▶ [Инструкция к заданию] Перепишите весь листинг слово в слово, пропустив картинки.

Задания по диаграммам
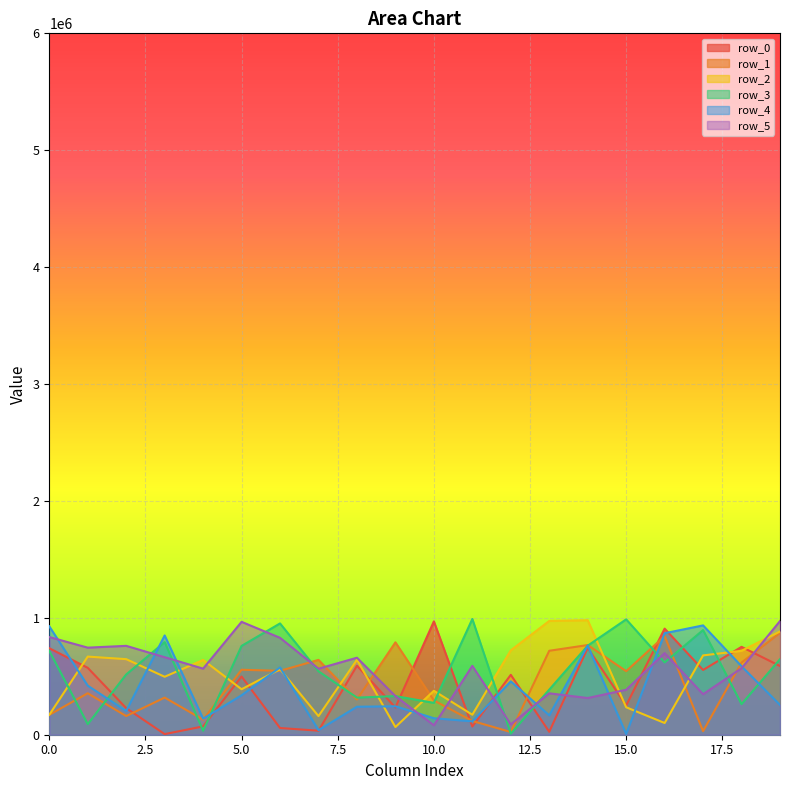

How many lines are shown in the chart?

6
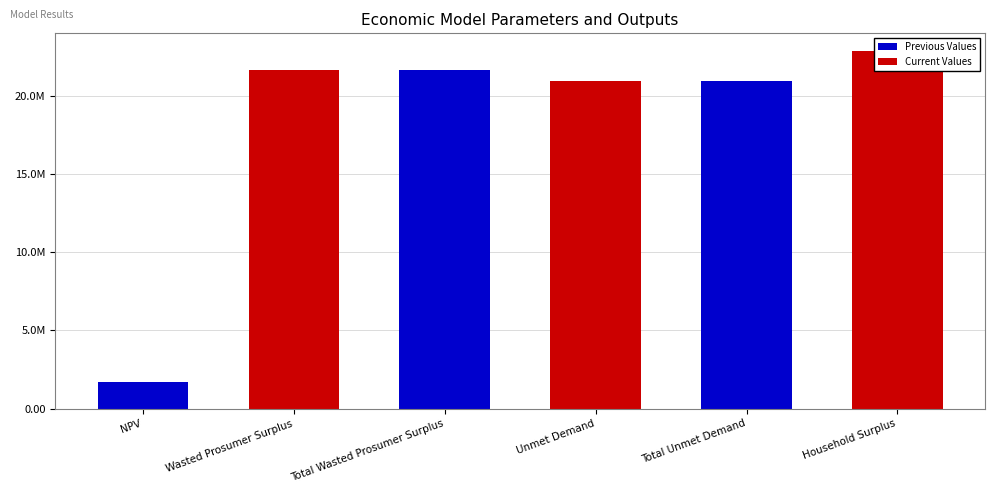

How many bars are there in total?

6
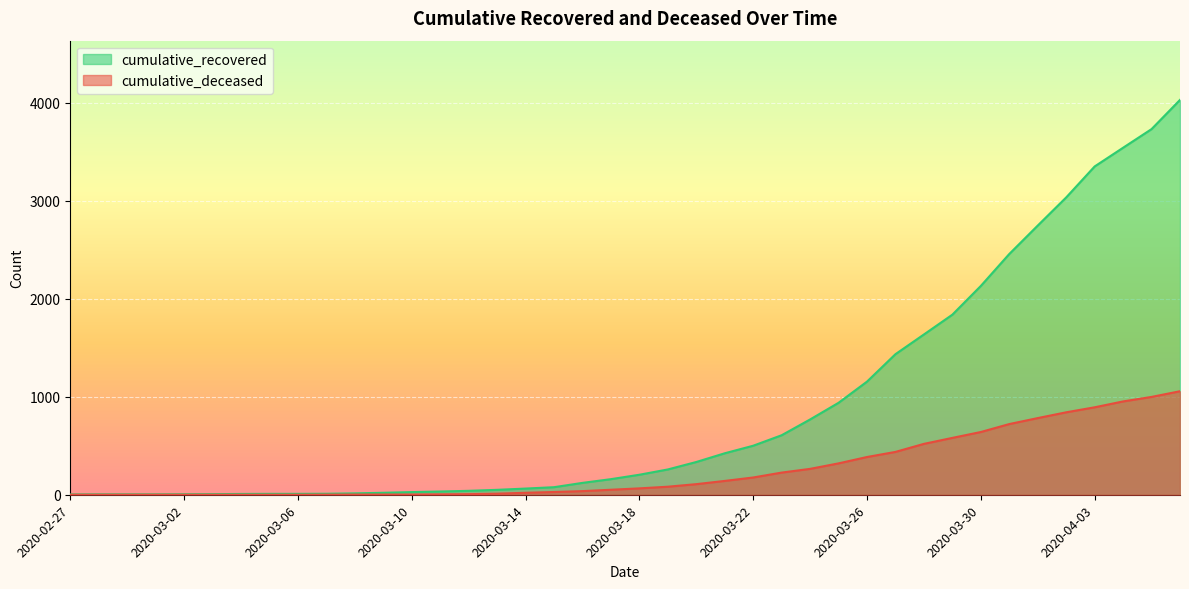

Which has a higher value, 2020-04-03 or 2020-04-01?

2020-04-03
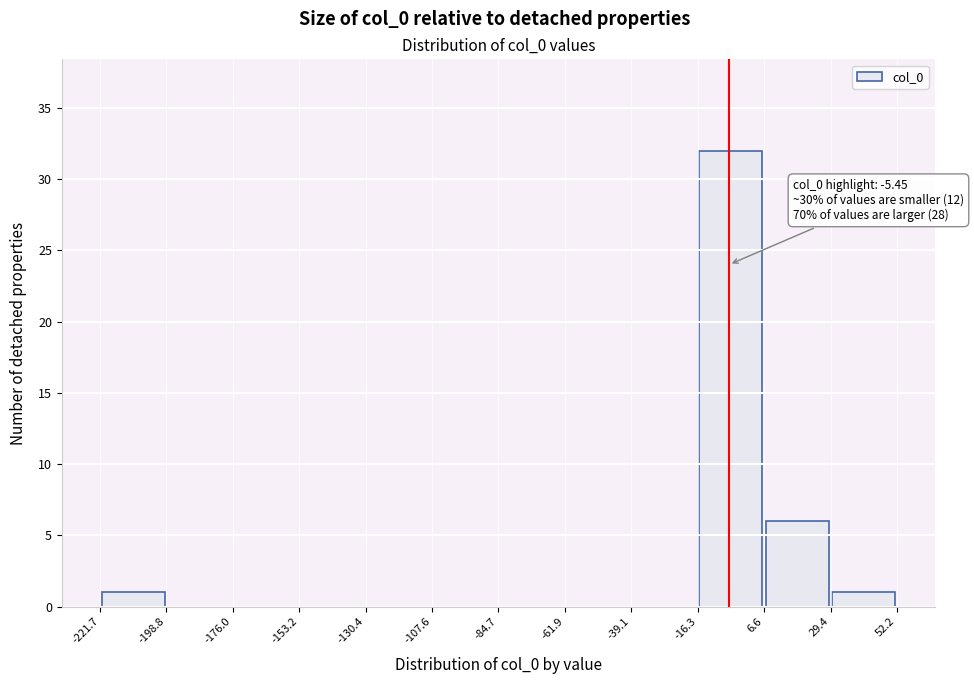

Which range on the x-axis has the tallest bar?

-16.3 to 6.6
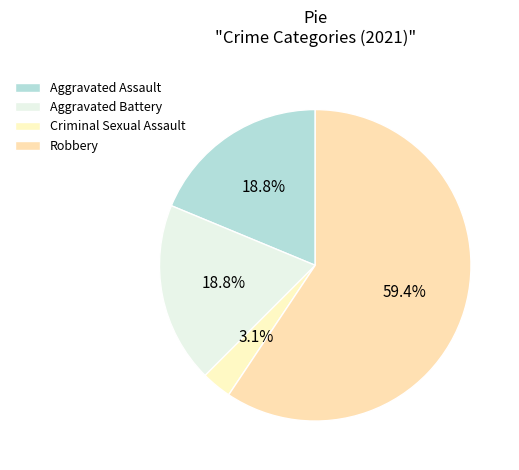

What percentage is the Criminal Sexual Assault slice, to the nearest percent?

3%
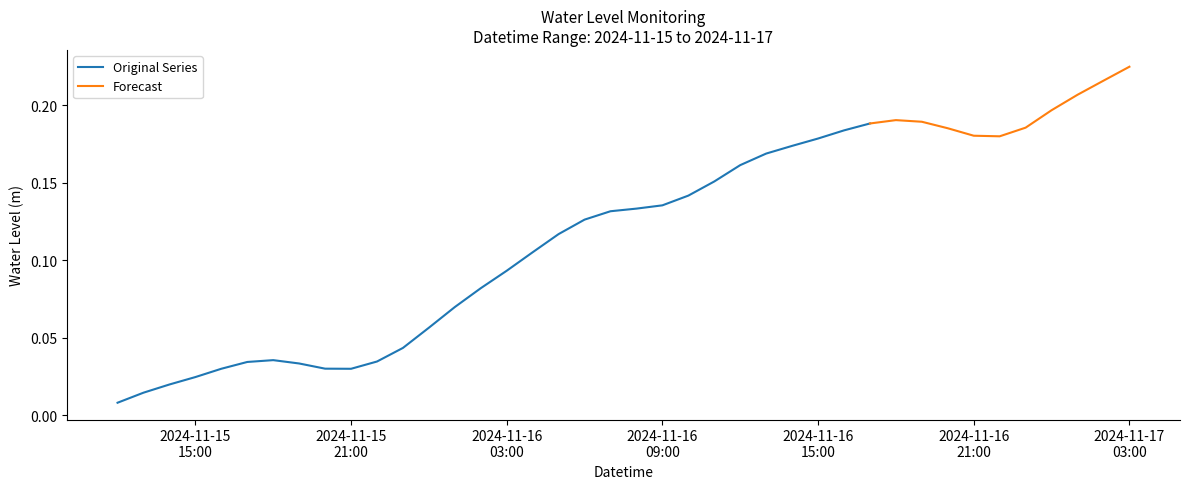

What position from the left is 2024-11-15 23:00:00?

12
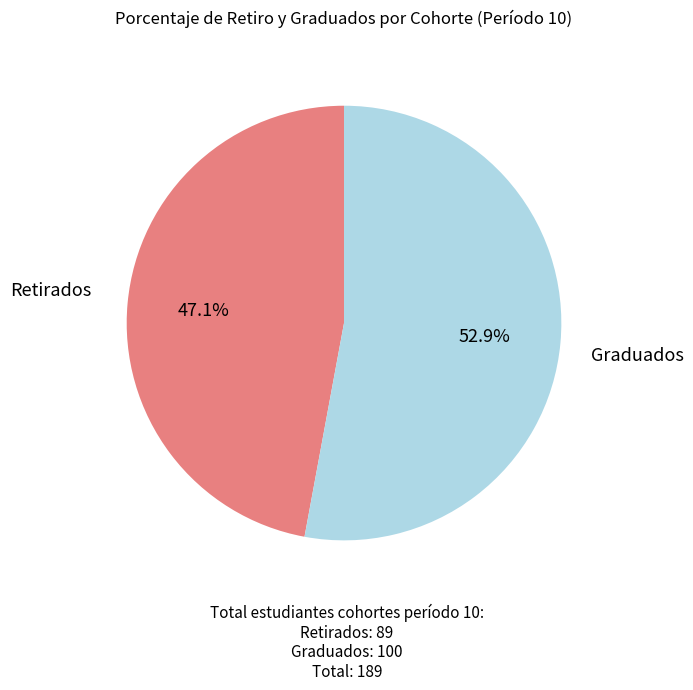

Is there any slice that represents more than half of the pie?

Yes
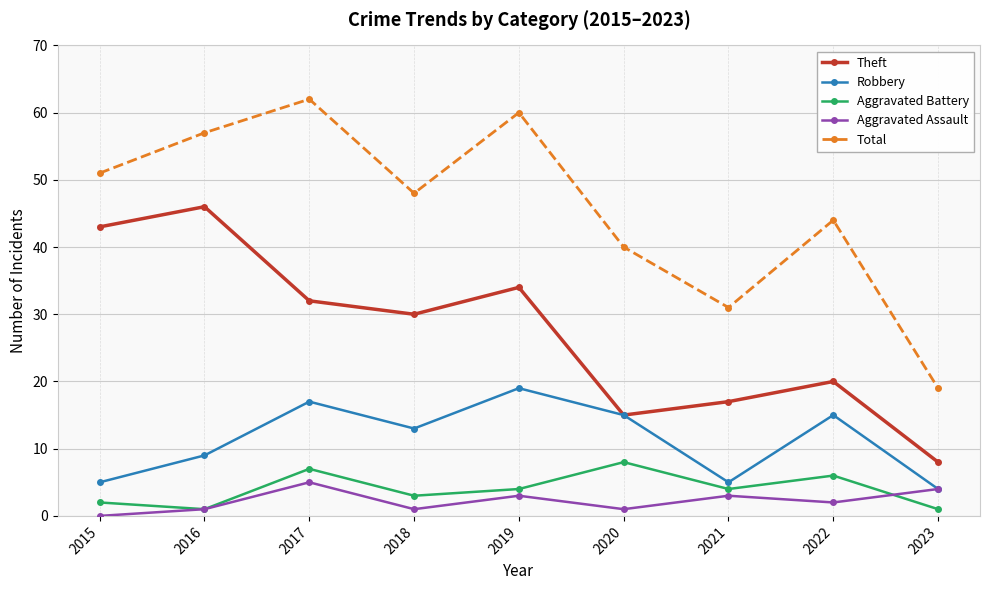

At which label does Aggravated Assault first exceed 2?

2017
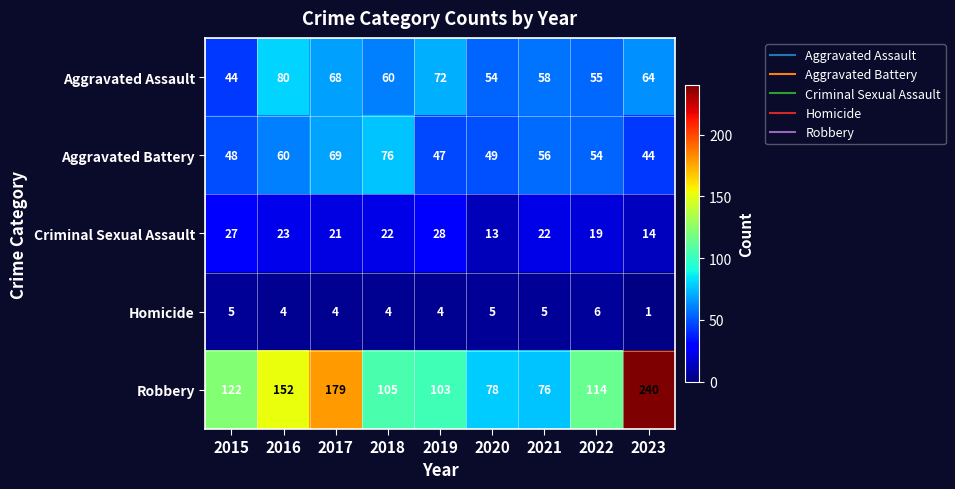

What is the sum of all Aggravated Battery values?

503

▶ [Разбор решения]
How many lines are shown in the chart?

6

How many bars are there in total?

6

Which has a higher value, 2020-04-03 or 2020-04-01?

2020-04-03

Which range on the x-axis has the tallest bar?

-16.3 to 6.6

What percentage is the Criminal Sexual Assault slice, to the nearest percent?

3%

What position from the left is 2024-11-15 23:00:00?

12

Is there any slice that represents more than half of the pie?

Yes

At which label does Aggravated Assault first exceed 2?

2017

What is the sum of all Aggravated Battery values?

503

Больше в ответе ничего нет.